Uma deusa, num pedestal. Cinquenta quilómetros, com as voltinhas todas, montado numa Honda Amigo, com pedais, mas artilhada: o escape roncava como um leão. Deixei nesse dia as aulas a falarem consigo próprias, matemática e física, eu que queria Letras mas não pude porque para o meu pai, ou era Engenharia, ou Económicas, ou Direito, e o resto era conversa, e eu a achar que o amor se sobrepunha a tudo isso. E fui atrás dele.
Nunca mais lá chegava, e o amor a chamar-me, e eu apressado e desajeitado nestas coisas do amor, tudo era novo, a primeira vez, e a querer atender ao chamamento. A bicicleta motorizada a dar o que podia, honesta nos seus limites, íamos para aí, no máximo, uns trinta por hora. E o vento, que seja a que velocidade se vá, está sempre a fustigar-nos, a dar-me estalos na cara, como se estivesse montado num foguete norte-coreano.
Era tão avassaladora a vontade de lhe manifestar o meu amor primeiro, ou paixão, ou o que se lhe dê nome, nessas gradações de um coração arrítmico e muito palpitante, porque era a primeira vez, e na primeira vez, vai-se sempre a apostar que é para a vida toda, que eu avançava nervoso de que a minha fiel Amigo, não me iria deixar mal nesse encontro decisivo para o resto da minha vida (e dela também, a Honda Amigo, pois se eu encontrasse naquele dia o amor, teria que trocar de meio de transporte, já que a motorizada só tinha o selim do condutor, e nem eu, nem a minha mais do que tudo amada, quereríamos passear com ela de glúteos assentados no depósito da gasolina).

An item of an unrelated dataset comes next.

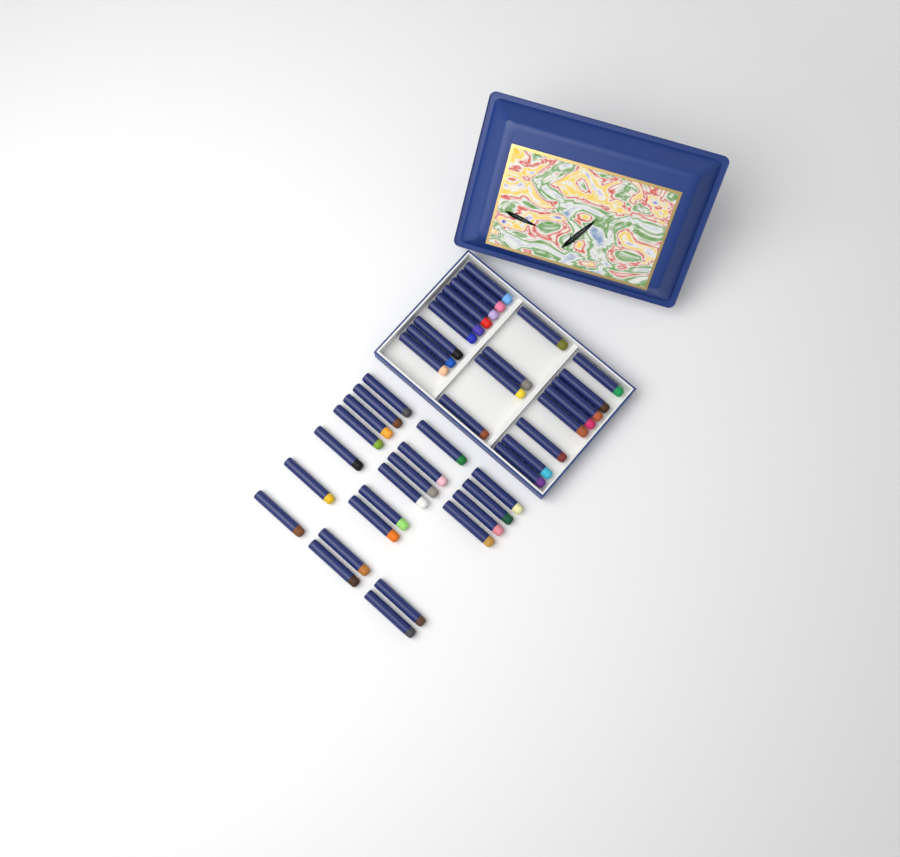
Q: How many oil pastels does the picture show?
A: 42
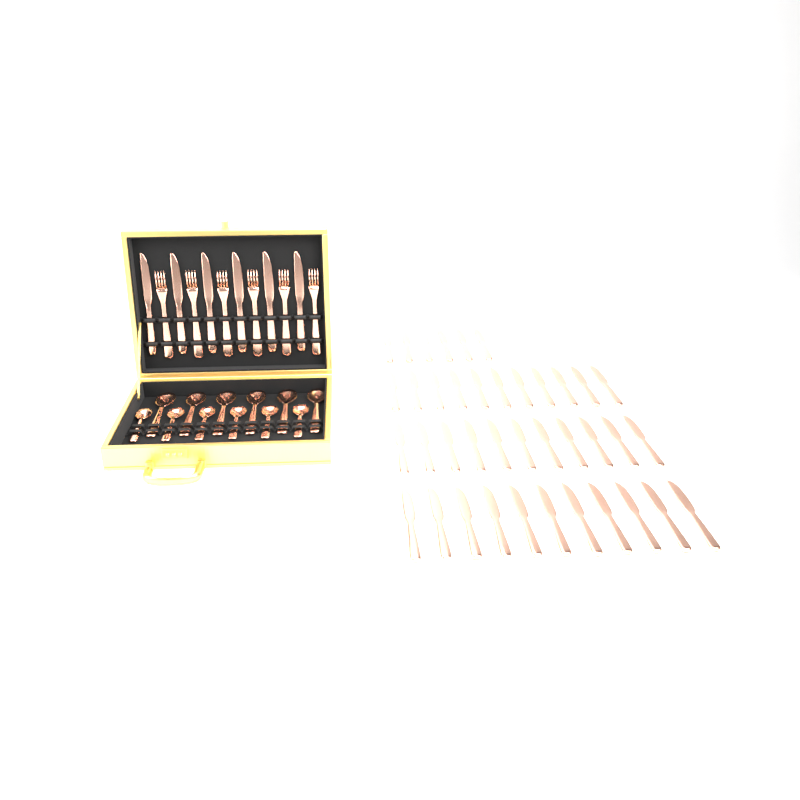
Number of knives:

E os idiotas dos carros e as histéricas das camionetas, pindéricas, sempre a apitarem, quando nos ultrapassavam, sem perceberem a urgência do amor. Foi tanta a demora em chegar, que quando finalmente chegámos aos aposentos da nossa Dulcineia, o dia estava já a despedir-se.
Circundei a sua casa, apitei várias vezes, apesar de saber e fingir que não sabia, que o som do apito da minha motocicleta era pífio e desmoralizante, e ela, gloriosa e a mulher- rapariga mais bela que eu já tinha visto em toda a minha vida recente e ainda assim não dando hipóteses ao futuro de encontrar outra ainda mais bela - era esta -, veio à janela, olhou primeiro afastando a cortina e depois abriu a janela e pousou-se no beiral a olhar para mim.
Derreti-me. E parvo que sempre fui, nem um verso rebuscado, uma declaração de princípios, uma palavra que fosse. Nada. Só silêncio, mais aquele roncar incomodativo da minha Honda Amigo. Esparramei-me com um sorriso imbecil dos meus dezasseis anos.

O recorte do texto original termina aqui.